It's November 1st. Republicans are down 12 points across the board nationally. President Bush is struggling to get to 40% approval ratings. Could there be a better time to "condition the environment"?
Kerry's mispronuncisplained joke was Rove's unintentional October surprise. But could there be a November surprise? Be sure to glance at the last graph of the article.
White House Sees Evidence of Plot in Lebanon
WASHINGTON, Nov. 1 — The White House said today that there was "mounting evidence" that Iran and Syria are involved in a plot to overthrow the government of Prime Minister Fouad Siniora of Lebanon, but senior officials refused to describe in any detail the intelligence they said they had collected.
In an unusual statement, the White House said it was "increasingly concerned by mounting evidence that the Syrian and Iranian governments, Hezbollah and their Lebanese allies are preparing plans to topple Lebanon's democratically elected government." (continued...)
American officials who were pressed today about the assertion on Lebanon said they had evidence that Syria and Iran were trying to engineer the creation of a new "unity" government that they could control, partly through the Lebanese militant group Hezbollah. One senior American official, who did not want to be identified because he was discussing an intelligence issue, said there were also indications of "planning for a more violent" attack on the government, but he gave no details.
In the White House statement, issued by President Bush's press secretary, Tony Snow, the administration said there were "indications" that Syria was trying to block passage of a statute by the Lebanese Parliament that would cooperate with an international tribunal being put together to try those accused of involvement in the assassination of former Prime Minister Rafik Hariri. In a warning to Syria, the statement said the tribunal would be established "no matter what happens in Lebanon."
Syrian intelligence officials, including close family members of President Bashar al-Assad, have been implicated in the attack. Syria has denied being involved in the attack in February 2005, which ultimately led to protests that forced Syria to withdraw its troops from Lebanon after nearly three decades.

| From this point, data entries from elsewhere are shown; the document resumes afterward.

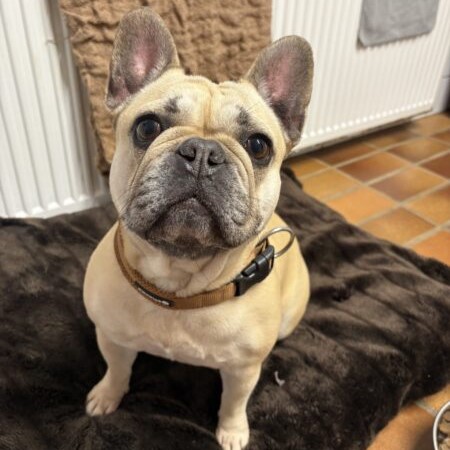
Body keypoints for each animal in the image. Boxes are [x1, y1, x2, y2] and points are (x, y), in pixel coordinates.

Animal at [83, 7, 313, 450]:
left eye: (258, 146)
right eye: (147, 127)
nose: (203, 153)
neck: (180, 286)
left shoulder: (243, 370)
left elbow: (234, 403)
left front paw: (232, 433)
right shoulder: (111, 338)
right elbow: (117, 370)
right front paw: (107, 396)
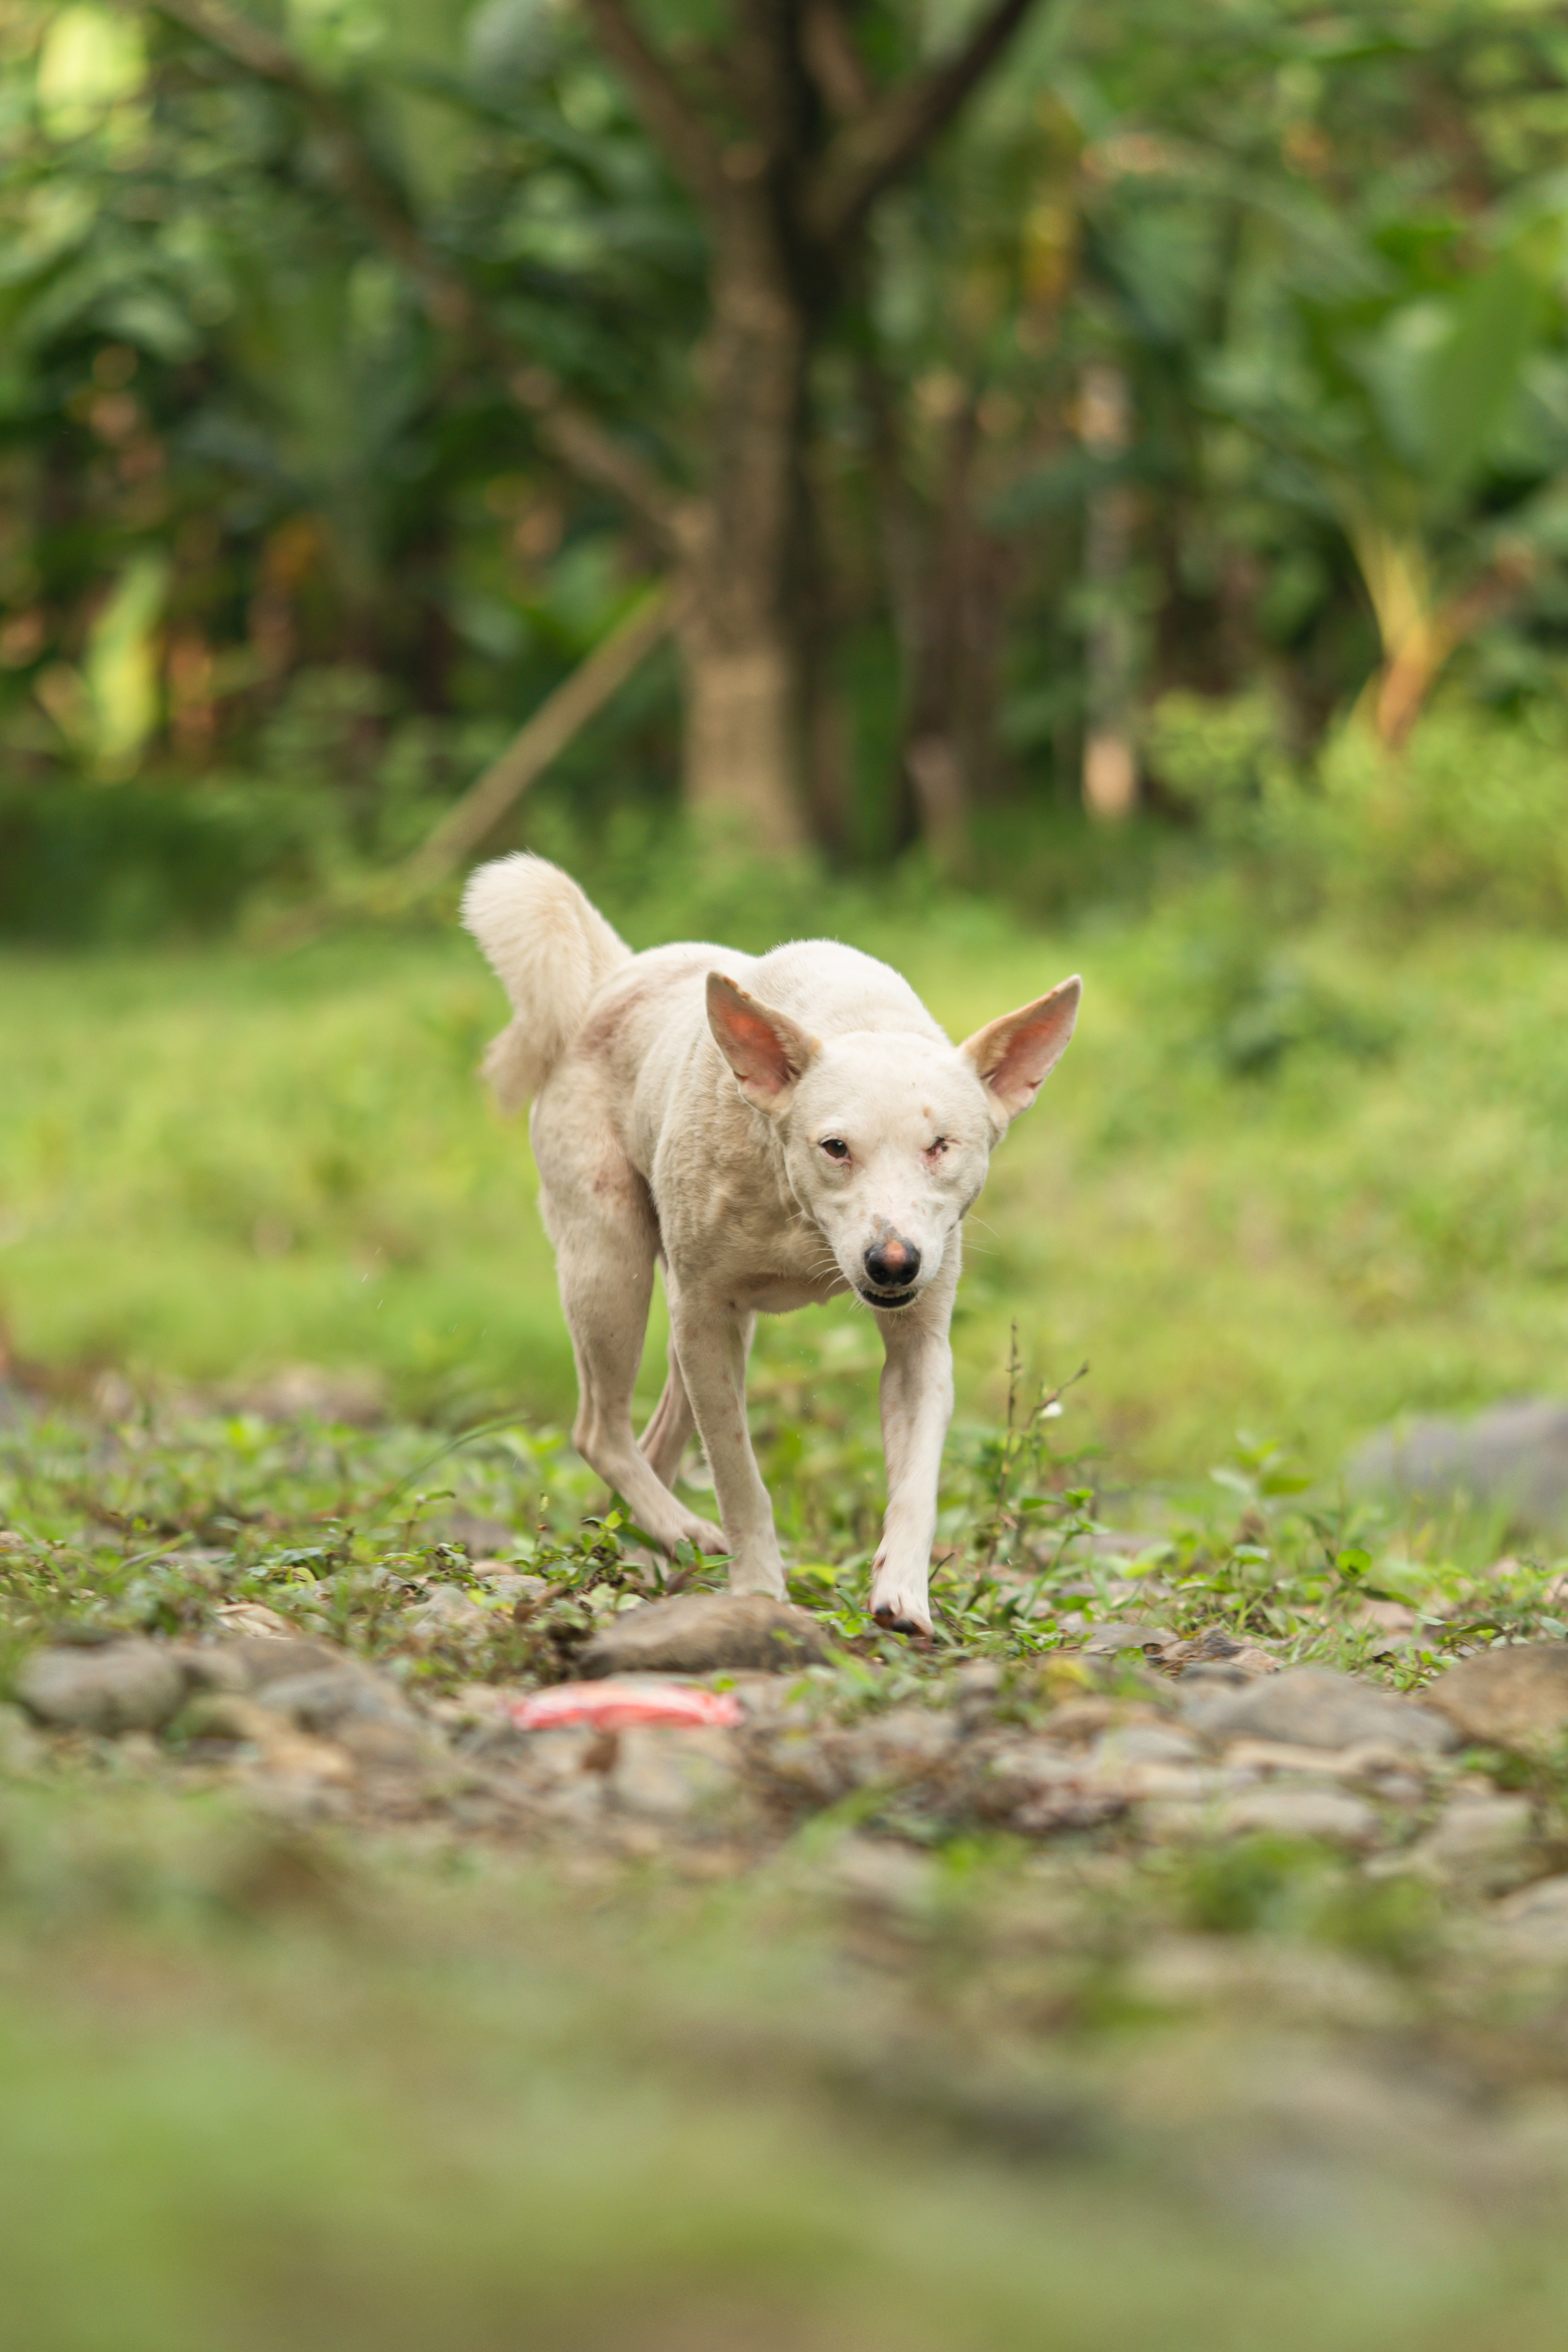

In interviews in recent days, senior American officials have alluded less directly to concerns about Syrian and Iranian interference in Lebanon's affairs. They have suggested that the concerns are one reason that the United States could not engage in negotiations with Syria or Iran, as several leading Republicans, including former Secretary of State James A. Baker III, have urged.
"Talking isn't a strategy," the president's national security adviser, Stephen J. Hadley, said in an interview late last week, before he headed to Iraq. "The issue is how can we condition the environment so that Iran and Syria will make a 180-degree turn," he said.